The funny thing is, these types of differentials are often the ones I find making noise. Much of that is due to improper service in the past. So heed the warning and use the correct fluid in your differential. It can save you a lot of money and headache later.
I’m singeing out Honda differentials here because I have a great deal of experience with them. The AWD (All Wheel Drive) model Hondas such as the CRV and Element often use a special fluid in their rear differentials. This fluid is called “double pump II”. Later, they switched to Honda ATF. On vehicles like the MDX, Ridgeline, and late model RL’s and TL’s, they use Honda VTM4 fluid. Be sure you know what fluid goes into your Honda differential and that you replace it with the correct fluid. The reason I bring this up is because I have seen Honda differentials cause noise from time to time. Often the first thing I do in this situation is change the differential fluid. The fluid should get changed about every 30,000 miles. If not, it tends to break down. When it does break down what is commonly heard is a nose on turns coming from the rear of the vehicle. This noise can often be cured with a fluid change. As stated you need to make sure you use the correct fluid. These fluids are specially designed to work with Honda differentials. Using the wrong fluid could result in damage to the differential. So if you have a noise coming from the rear of your AWD Honda, change the differential fluid with the correct Honda fluid and see if the noise goes away. In this video I show how to change the differential fluid in my 2004 Element.
There are two types of axles I’ll discuss here: rear wheel drive axles (RWD) and front wheel drive axles (FWD). We’ll start with RWD. I don’t often hear noises from the axles themselves, but I do hear noises from the U joints and center bearings if equipped. If you have a bad U joint, you’ll often hear a loud click or clunk when you engage drive or reverse. It might be worse in one direction than the other.
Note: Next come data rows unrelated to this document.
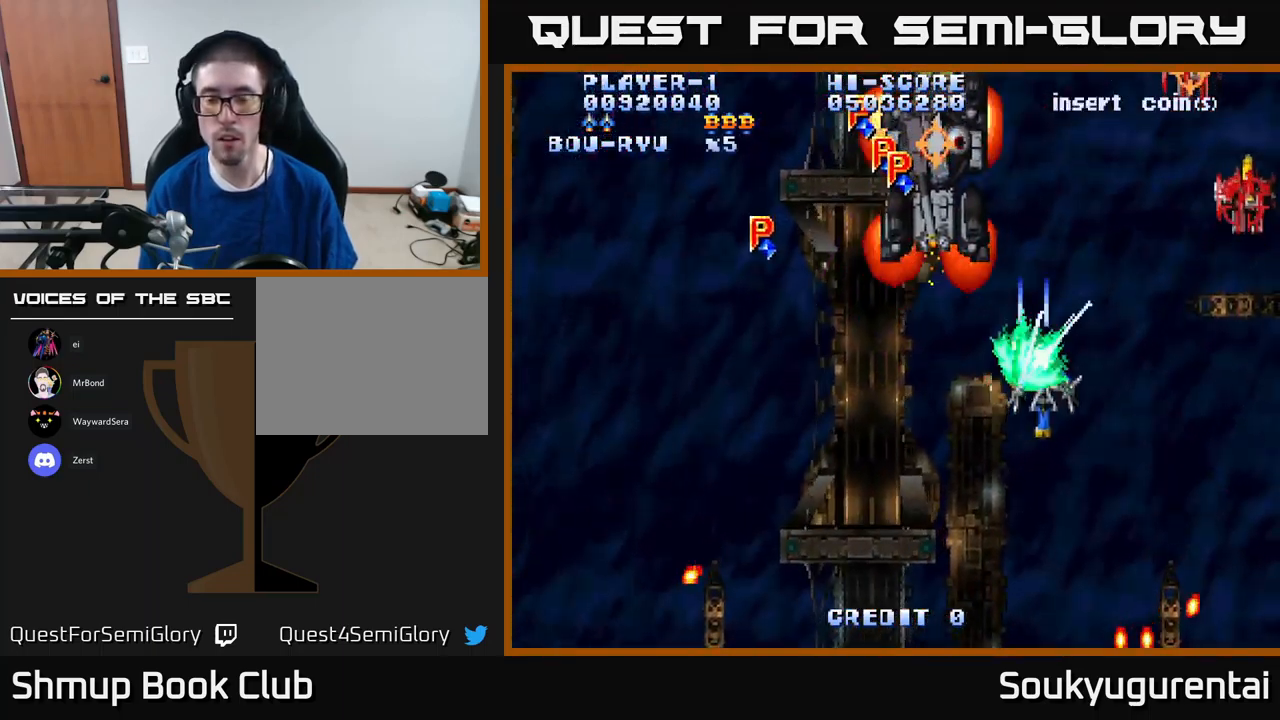
Gameplay with a controller (Xbox layout); each line is a JSON object with the inputs held at the frame after it. "events" lists button and stick changes between this image and that frame as [ms after this image, input, new state], when the widget could be followed in between.
{"buttons": ["A", "DPAD_RIGHT"], "left_stick": "center", "right_stick": "center", "events": [[34, "DPAD_RIGHT", "up"], [384, "DPAD_DOWN", "up"], [384, "DPAD_RIGHT", "down"]]}
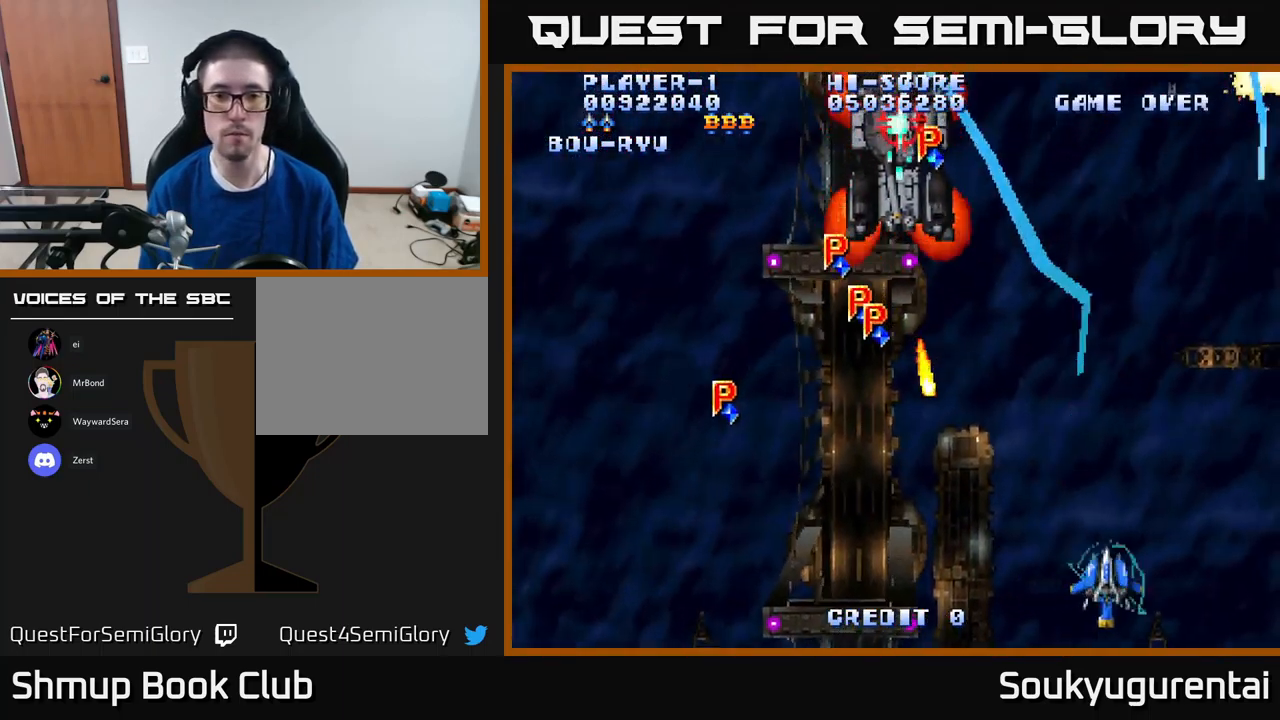
{"buttons": ["A"], "left_stick": "center", "right_stick": "center", "events": [[134, "DPAD_UP", "down"], [167, "DPAD_RIGHT", "up"], [350, "DPAD_LEFT", "down"], [384, "DPAD_UP", "up"], [450, "DPAD_LEFT", "up"]]}
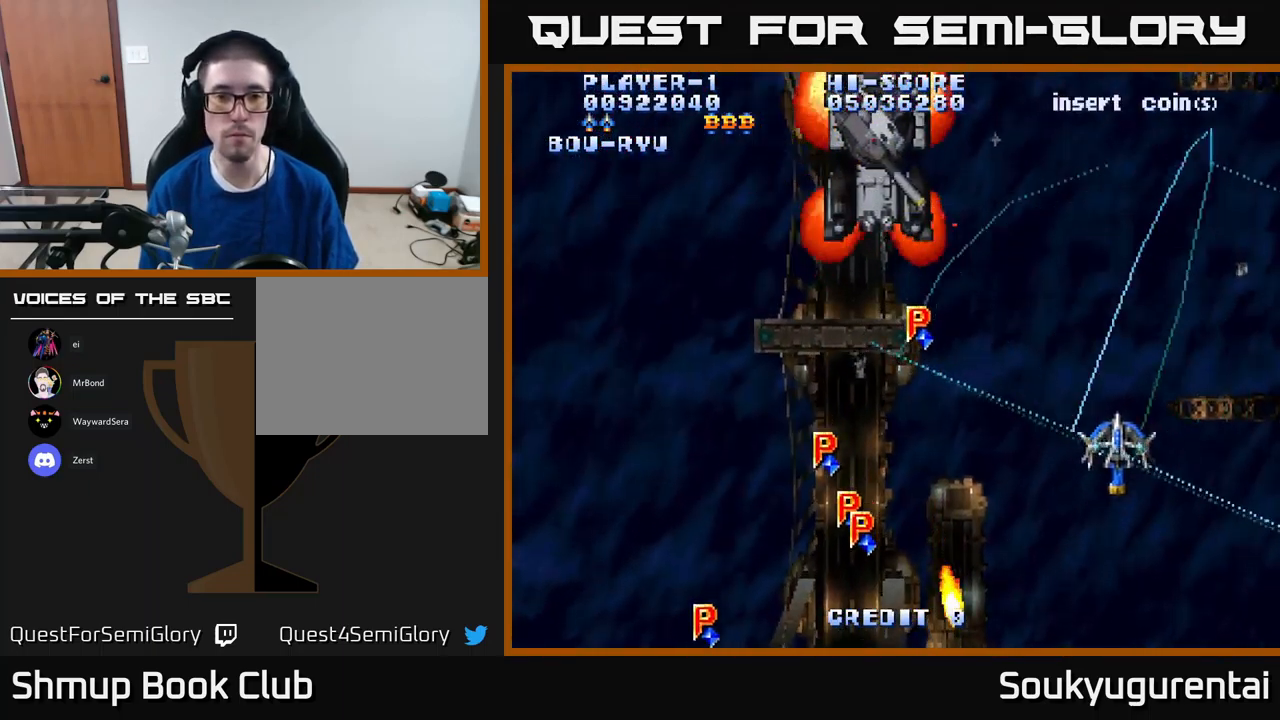
{"buttons": ["A", "DPAD_LEFT"], "left_stick": "center", "right_stick": "center", "events": [[117, "DPAD_UP", "down"], [234, "DPAD_LEFT", "down"], [250, "DPAD_UP", "up"]]}
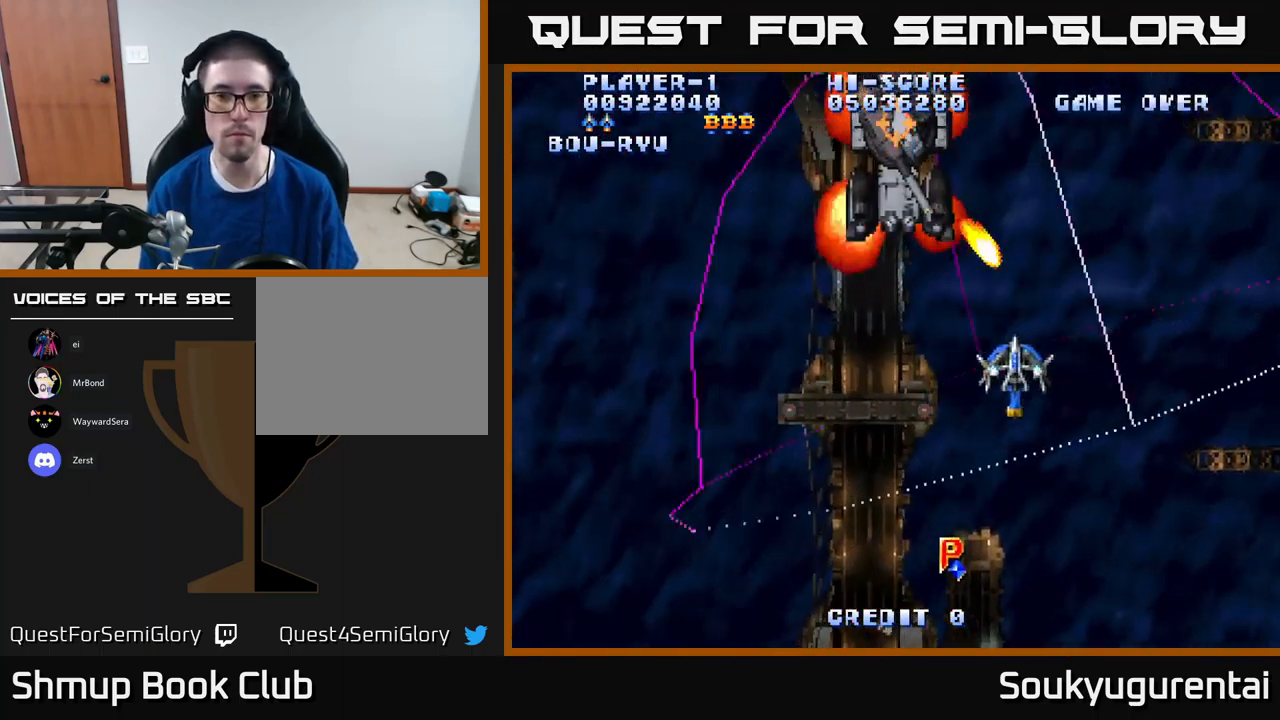
{"buttons": ["A", "DPAD_DOWN"], "left_stick": "center", "right_stick": "center", "events": [[34, "DPAD_DOWN", "down"], [134, "DPAD_DOWN", "up"], [234, "A", "up"], [234, "DPAD_UP", "down"], [284, "A", "down"], [317, "DPAD_UP", "up"], [417, "DPAD_DOWN", "down"], [484, "DPAD_LEFT", "up"]]}
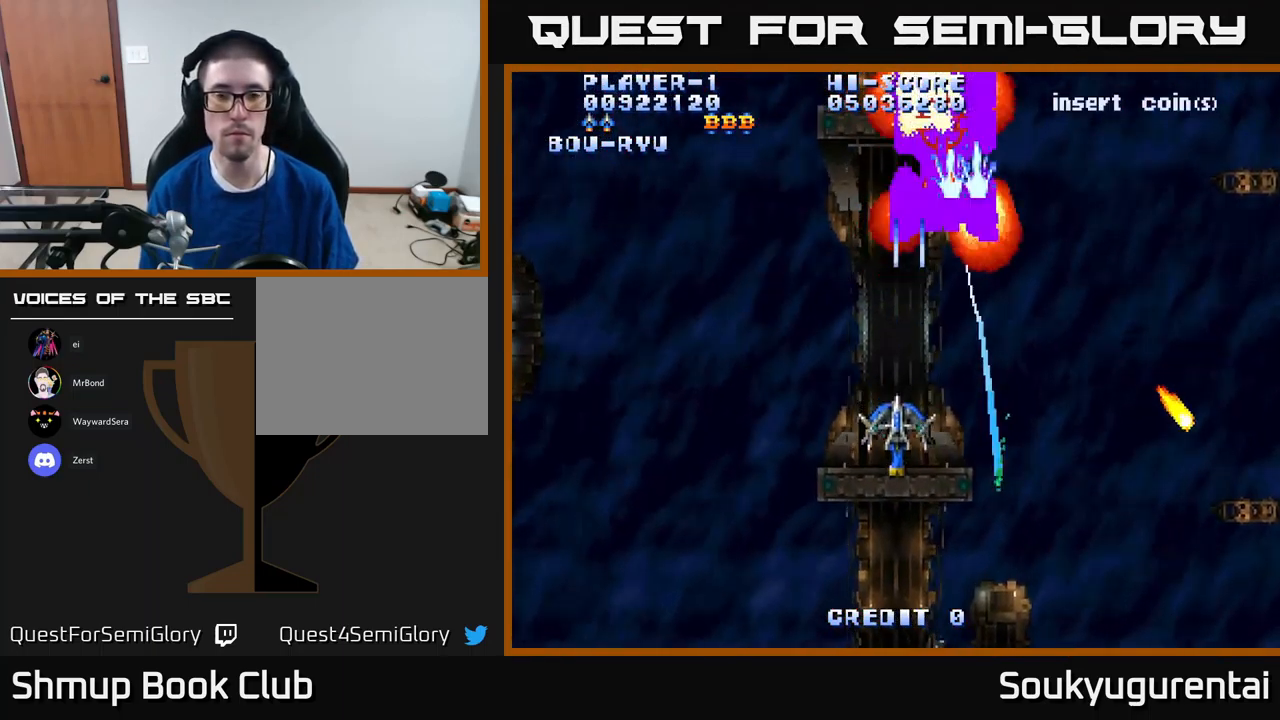
{"buttons": ["A", "DPAD_RIGHT"], "left_stick": "center", "right_stick": "center", "events": [[483, "DPAD_DOWN", "up"], [483, "DPAD_RIGHT", "down"], [483, "DPAD_UP", "down"], [500, "DPAD_UP", "up"]]}
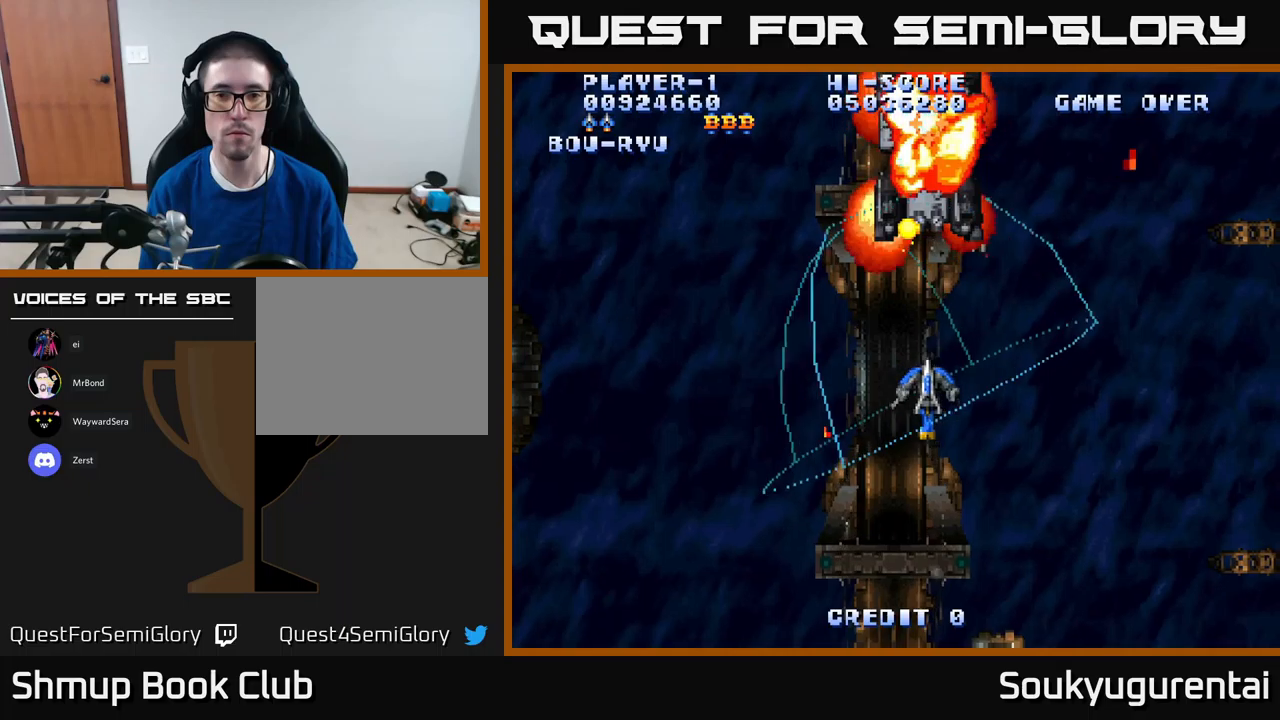
{"buttons": ["A", "DPAD_UP", "DPAD_RIGHT"], "left_stick": "center", "right_stick": "center", "events": [[66, "DPAD_DOWN", "down"], [100, "DPAD_RIGHT", "up"], [133, "DPAD_RIGHT", "down"], [233, "DPAD_DOWN", "up"], [316, "DPAD_UP", "down"]]}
To confirm you have a bad U joint, simply grab the axle and twist it back and forth and move it up and down while you feel for looseness. Bad U joints are often obvious and will move around a bit if they’re bad. Sometimes they won’t be so obvious; in those cases, look for orange dust around the U joint caps. This indicates a lack of lubrication and often a loose part.
If you find a loose U joint, replace it. You really can’t make them better any other way. I recommend you install U joints with serviceable fittings so that you can lubricate them in the future. This will ensure that the U joints last a good long time. It’s usually a lack of lubrication that kills them in the first place. One last tip: Install the grease fitting toward the axle; this will make it easier to service later.
As for center bearings, this can be tricky to track down. These are bearings that are used with particularly long drive shafts where they’re split into two pieces. They use a center bearing to support the drive shaft over this long distance.
I’ll admit it’s difficult to diagnose a noise from this area, mostly because they often make noise under load, which means you can jack the vehicle up and run it and never hear the noise. Drive down the road, however, and the noise is there.
The best advice I can give you here is to try to get your hands on a chassis ear. This is a tool that uses tiny microphones that you place on different parts of the vehicle to help you find noises.
These tools aren’t cheap, and I don’t believe you would be able to rent one from your local auto parts store. They’re mostly found in repair shops and are used to track down difficult noises. That said, if you have or suspect a bad center bearing, replace it. Once again, these parts aren’t serviceable, so you’ll need to replace them if you find a bad one. You may find that you need to replace the entire axle assembly. If this is the case you might consider finding a salvage unit. If you do it may save you quite a bit of money.